The code below demonstrates how to use the *KFold* class and *cross_val_score* function to find the best value of *k*.


In [None]:
from sklearn.model_selection import KFold
from sklearn.model_selection import cross_val_score

# create an empty list to store accuracies
acc = []

# values of 'k' to iterate through
kvals = list(range(1,27,2))

# for each value of 'k', create a knn estimator and find the mean balanced accuracy using 10-fold cross validation
for k in kvals :

    # create kNN model (estimator)
    knn = KNeighborsClassifier(n_neighbors=k)
    
    # create the k = 10 folds
    kfold = KFold(n_splits=10, random_state=99, shuffle = True)
    
    # return an array of scores that contains the balanced accuracy for each fold
    scores = cross_val_score(estimator = knn, X = digits.data, y = digits.target, cv = kfold, scoring = "balanced_accuracy" )
    print('mean balanced accuracy with k = ', k, ': ', scores.mean(), sep = '')

    # add the mean balanced accuracy for the current fold to the list
    acc.append(scores.mean())

### Question 5 <span style = 'font-size:80%'>[4 points]</span>

We want to find the value of *k* that yields the highest balanced accuracy in the test set. This can be done by visualizing the results as shown below. What value of _k_ is the best?

In [None]:
s = sns.pointplot(x=kvals, y=acc)
s.set_xlabel('k')
s.set_ylabel('balanced accuracy')
s.set_title('Balanced accuracy for 10-fold cross-validation using kNN in MNIST dataset')
None

## Breast Cancer Classification 

The code below loads the *Breast cancer wisconsin dataset* that contains data for 569 images (though the data does not consist of the actual images). Each image is a breast mass that is either malignant (cancerous) or benign (normal). The features are measurements of the cell nuclei in each image, such as the radius of the nuclei (the interpretation of the features is not important, but feel free to ask questions if you are interested). This application has important medical implications -- the goal is to diagnose breast (and other) cancers more accurately and more quickly.

In [None]:
# load the data
bc = datasets.load_breast_cancer()

# extract the feature data into 'X'
X = bc.data

# extract the target data into 'y'
y = bc.target

### Question 6 <span style = 'font-size:80%'>[7 points]</span>

(a) Use python to display the number of samples in this dataset, based on *X*. You should only output the number of samples. Hint: `X.shape` returns a *tuple*.
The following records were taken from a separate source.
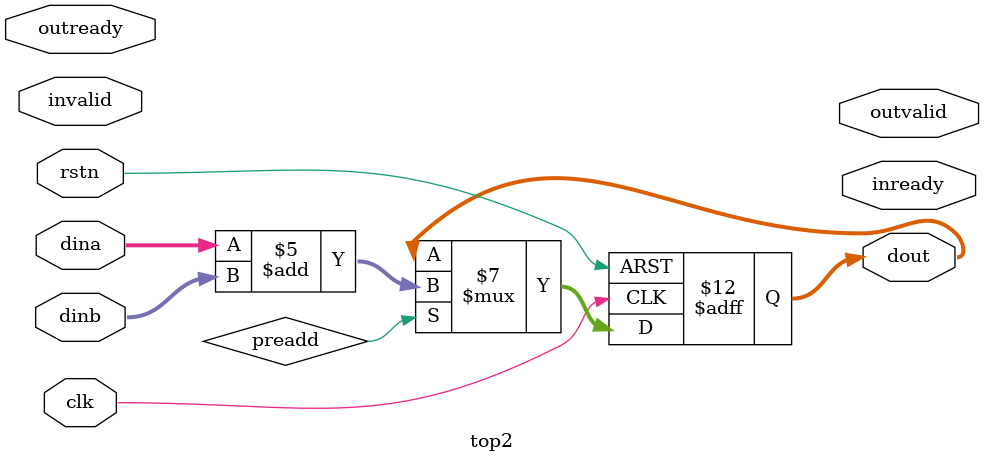
<source format=v>
module top2
(
  input clk,
  input rstn,

  output inready,
  input  invalid,
  output outvalid,
  input  outready,
  input  [7:0] dina,
  input  [7:0] dinb,

  output reg [7:0] dout
);
  
  wire preadd;
  reg enadd;

  always @ (posedge clk or negedge rstn) begin
    if(!rstn)
      enadd <= 1'b0;
    else if(preadd) 
      enadd <= 1'b1;
    else
      enadd <= 1'b0;
  end

  always @ (posedge clk or negedge rstn) begin
    if(!rstn) 
      dout <= 8'd0;
    else if(preadd)
      dout <= dina + dinb;
    else
      dout <= dout;
  end




endmodule
</source>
(b) Use python to display the number of features in this dataset, based on *X*. You should only output the number of features.
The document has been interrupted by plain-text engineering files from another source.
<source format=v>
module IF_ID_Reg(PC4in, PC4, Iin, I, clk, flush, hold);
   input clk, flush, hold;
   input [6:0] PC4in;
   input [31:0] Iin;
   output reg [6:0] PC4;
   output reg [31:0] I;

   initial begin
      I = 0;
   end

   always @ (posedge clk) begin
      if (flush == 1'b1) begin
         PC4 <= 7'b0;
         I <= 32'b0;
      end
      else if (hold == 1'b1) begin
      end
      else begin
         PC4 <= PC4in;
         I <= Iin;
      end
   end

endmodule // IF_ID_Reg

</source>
(c) Display the names of the features (and only these names), by accessing the appropriate value of the *bc* object.

### Question 7 <span style = 'font-size:80%'>[5 points]</span>

Use the seaborn (*sns*) module to plot the mean radius on the x-axis and the mean smoothness on the y-axis, with the samples color coded by target value. Your plot should include appropriate x- and y-labels, as well as a title. This plot should demonstrate that these features can separate the '0' and '1' target values, which suggest that *kNN* will be effective.
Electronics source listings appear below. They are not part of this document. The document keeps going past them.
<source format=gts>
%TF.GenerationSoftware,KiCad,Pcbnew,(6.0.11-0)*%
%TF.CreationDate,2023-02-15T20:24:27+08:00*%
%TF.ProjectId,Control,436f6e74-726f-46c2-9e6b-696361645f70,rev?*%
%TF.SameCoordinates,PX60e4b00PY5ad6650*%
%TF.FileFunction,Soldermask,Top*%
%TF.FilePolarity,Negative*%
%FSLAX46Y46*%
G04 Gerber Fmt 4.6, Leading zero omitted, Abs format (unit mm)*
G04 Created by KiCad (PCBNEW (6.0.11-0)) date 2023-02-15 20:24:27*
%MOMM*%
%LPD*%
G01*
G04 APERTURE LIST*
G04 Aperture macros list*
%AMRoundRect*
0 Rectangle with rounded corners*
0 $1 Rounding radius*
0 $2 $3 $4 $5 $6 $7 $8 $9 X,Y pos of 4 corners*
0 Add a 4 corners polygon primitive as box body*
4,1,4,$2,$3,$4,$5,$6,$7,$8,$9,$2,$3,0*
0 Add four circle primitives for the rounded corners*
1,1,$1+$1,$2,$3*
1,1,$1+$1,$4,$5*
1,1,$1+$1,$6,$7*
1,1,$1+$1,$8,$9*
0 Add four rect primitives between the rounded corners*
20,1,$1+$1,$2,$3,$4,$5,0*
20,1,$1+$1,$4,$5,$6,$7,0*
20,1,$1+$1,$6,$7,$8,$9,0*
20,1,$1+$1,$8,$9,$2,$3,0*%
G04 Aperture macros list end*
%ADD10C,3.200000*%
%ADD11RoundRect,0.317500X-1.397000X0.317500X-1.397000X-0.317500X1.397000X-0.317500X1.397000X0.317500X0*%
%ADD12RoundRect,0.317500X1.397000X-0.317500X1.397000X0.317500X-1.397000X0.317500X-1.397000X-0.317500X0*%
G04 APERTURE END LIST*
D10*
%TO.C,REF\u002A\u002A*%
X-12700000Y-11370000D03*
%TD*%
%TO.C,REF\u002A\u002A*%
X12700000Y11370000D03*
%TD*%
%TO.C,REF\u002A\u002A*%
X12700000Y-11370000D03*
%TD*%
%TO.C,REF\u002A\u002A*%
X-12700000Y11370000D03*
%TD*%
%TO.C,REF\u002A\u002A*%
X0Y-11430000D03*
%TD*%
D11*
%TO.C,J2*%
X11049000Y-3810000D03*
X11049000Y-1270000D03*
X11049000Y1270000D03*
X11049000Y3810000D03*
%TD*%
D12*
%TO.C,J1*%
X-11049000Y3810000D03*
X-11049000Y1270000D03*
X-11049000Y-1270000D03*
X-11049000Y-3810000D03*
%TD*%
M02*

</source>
### Question 8 <span style = 'font-size:80%'>[10 points]</span>

The code below generates training and testing data for the Breast Cancer dataset. 

(a) Add code to make predictions in the testing dataset using *kNN* with *k = 3*. Then generate a confusion matrix and a heatmap (set the argument *fmt* to '.3g' in the *heatmap* method, to allow for 3 significant digits)

In [None]:
from sklearn.neighbors import KNeighborsClassifier
from sklearn.model_selection import train_test_split 

X_train, X_test, y_train, y_test = train_test_split(X, y, test_size=0.33, random_state=99, stratify = y)

(b) Calculate the balanced accuracy.

### Question 9 <span style = 'font-size:80%'>[9 points]</span>

Generate a classification report, using the target names, and answer the questions below:

(a) If this classifier is used, what proportion of malignant tumors would be identified (this is the *recall* for malignant images)?

(b) If this classifier is used, what proportion of healthy individuals would be predicted to have cancer (this is the *false positive* rate and is equal to 1 - the *precision* for malignant images).